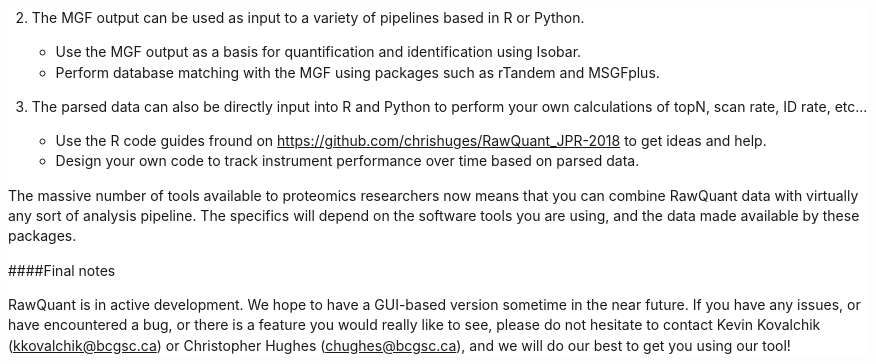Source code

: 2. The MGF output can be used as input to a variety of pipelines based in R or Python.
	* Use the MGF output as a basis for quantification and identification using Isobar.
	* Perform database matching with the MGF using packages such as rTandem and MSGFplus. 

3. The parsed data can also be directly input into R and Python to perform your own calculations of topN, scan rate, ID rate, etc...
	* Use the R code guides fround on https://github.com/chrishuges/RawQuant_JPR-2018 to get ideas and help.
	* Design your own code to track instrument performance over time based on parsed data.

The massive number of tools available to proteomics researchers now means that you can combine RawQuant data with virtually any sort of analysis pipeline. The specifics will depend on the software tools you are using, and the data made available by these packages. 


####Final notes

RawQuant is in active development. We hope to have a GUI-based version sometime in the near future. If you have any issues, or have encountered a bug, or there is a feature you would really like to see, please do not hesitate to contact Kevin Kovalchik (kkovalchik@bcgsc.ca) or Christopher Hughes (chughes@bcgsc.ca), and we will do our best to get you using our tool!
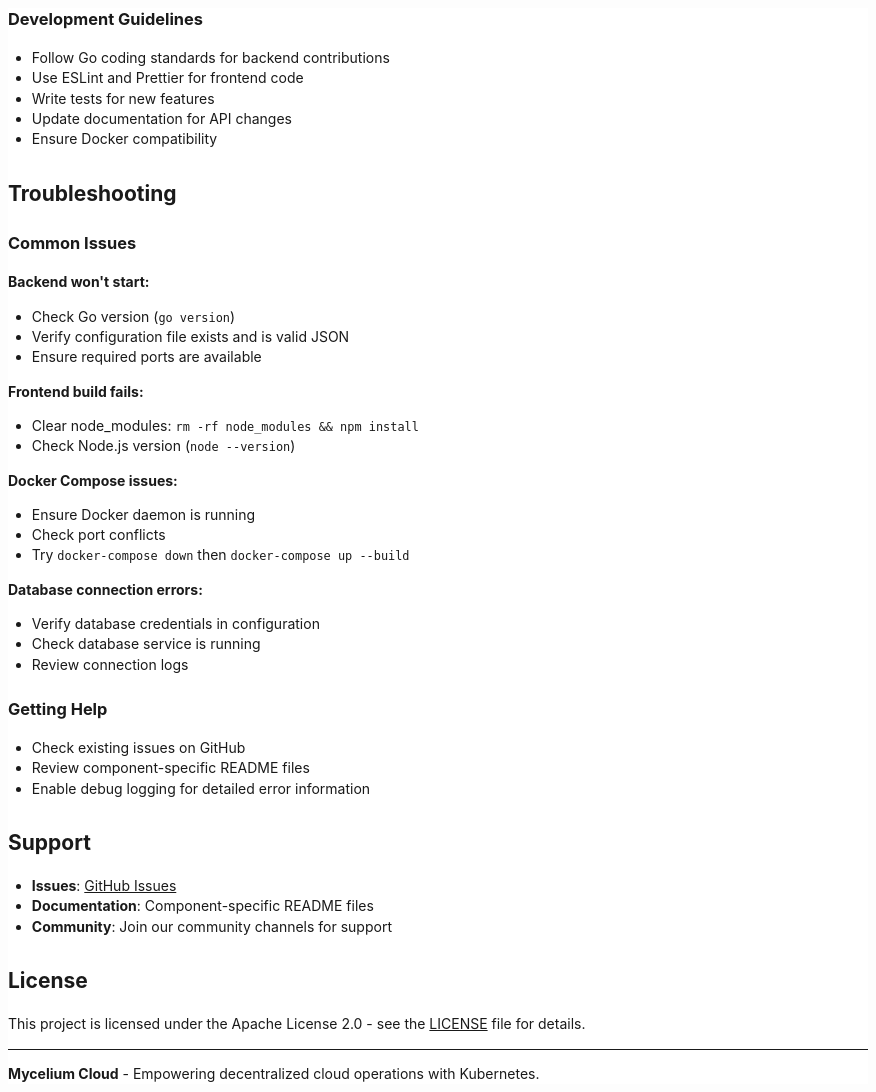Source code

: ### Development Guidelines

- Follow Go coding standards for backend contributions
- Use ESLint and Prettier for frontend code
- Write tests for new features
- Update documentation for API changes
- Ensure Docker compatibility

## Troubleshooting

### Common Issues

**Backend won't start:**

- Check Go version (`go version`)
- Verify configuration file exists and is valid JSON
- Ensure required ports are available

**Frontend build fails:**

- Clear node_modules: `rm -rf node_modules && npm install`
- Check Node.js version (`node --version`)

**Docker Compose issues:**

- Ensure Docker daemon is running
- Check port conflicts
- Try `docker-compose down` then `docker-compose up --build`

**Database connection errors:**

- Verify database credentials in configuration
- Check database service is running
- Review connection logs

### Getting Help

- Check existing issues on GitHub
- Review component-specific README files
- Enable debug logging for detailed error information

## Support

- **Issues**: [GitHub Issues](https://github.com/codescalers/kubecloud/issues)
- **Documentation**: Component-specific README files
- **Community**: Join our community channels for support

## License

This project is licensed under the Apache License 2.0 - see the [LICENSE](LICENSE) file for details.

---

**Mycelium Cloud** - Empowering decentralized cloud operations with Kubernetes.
__________
**ЗАДАНИЕ**
Повторите слово в слово исходный текст всех записей, приведенных выше. Изображения в ответ не включайте.

**ОТВЕТ**
Source code

: 2. The MGF output can be used as input to a variety of pipelines based in R or Python.
	* Use the MGF output as a basis for quantification and identification using Isobar.
	* Perform database matching with the MGF using packages such as rTandem and MSGFplus. 

3. The parsed data can also be directly input into R and Python to perform your own calculations of topN, scan rate, ID rate, etc...
	* Use the R code guides fround on https://github.com/chrishuges/RawQuant_JPR-2018 to get ideas and help.
	* Design your own code to track instrument performance over time based on parsed data.

The massive number of tools available to proteomics researchers now means that you can combine RawQuant data with virtually any sort of analysis pipeline. The specifics will depend on the software tools you are using, and the data made available by these packages. 


####Final notes

RawQuant is in active development. We hope to have a GUI-based version sometime in the near future. If you have any issues, or have encountered a bug, or there is a feature you would really like to see, please do not hesitate to contact Kevin Kovalchik (kkovalchik@bcgsc.ca) or Christopher Hughes (chughes@bcgsc.ca), and we will do our best to get you using our tool!
Source code

: ### Development Guidelines

- Follow Go coding standards for backend contributions
- Use ESLint and Prettier for frontend code
- Write tests for new features
- Update documentation for API changes
- Ensure Docker compatibility

## Troubleshooting

### Common Issues

**Backend won't start:**

- Check Go version (`go version`)
- Verify configuration file exists and is valid JSON
- Ensure required ports are available

**Frontend build fails:**

- Clear node_modules: `rm -rf node_modules && npm install`
- Check Node.js version (`node --version`)

**Docker Compose issues:**

- Ensure Docker daemon is running
- Check port conflicts
- Try `docker-compose down` then `docker-compose up --build`

**Database connection errors:**

- Verify database credentials in configuration
- Check database service is running
- Review connection logs

### Getting Help

- Check existing issues on GitHub
- Review component-specific README files
- Enable debug logging for detailed error information

## Support

- **Issues**: [GitHub Issues](https://github.com/codescalers/kubecloud/issues)
- **Documentation**: Component-specific README files
- **Community**: Join our community channels for support

## License

This project is licensed under the Apache License 2.0 - see the [LICENSE](LICENSE) file for details.

---

**Mycelium Cloud** - Empowering decentralized cloud operations with Kubernetes.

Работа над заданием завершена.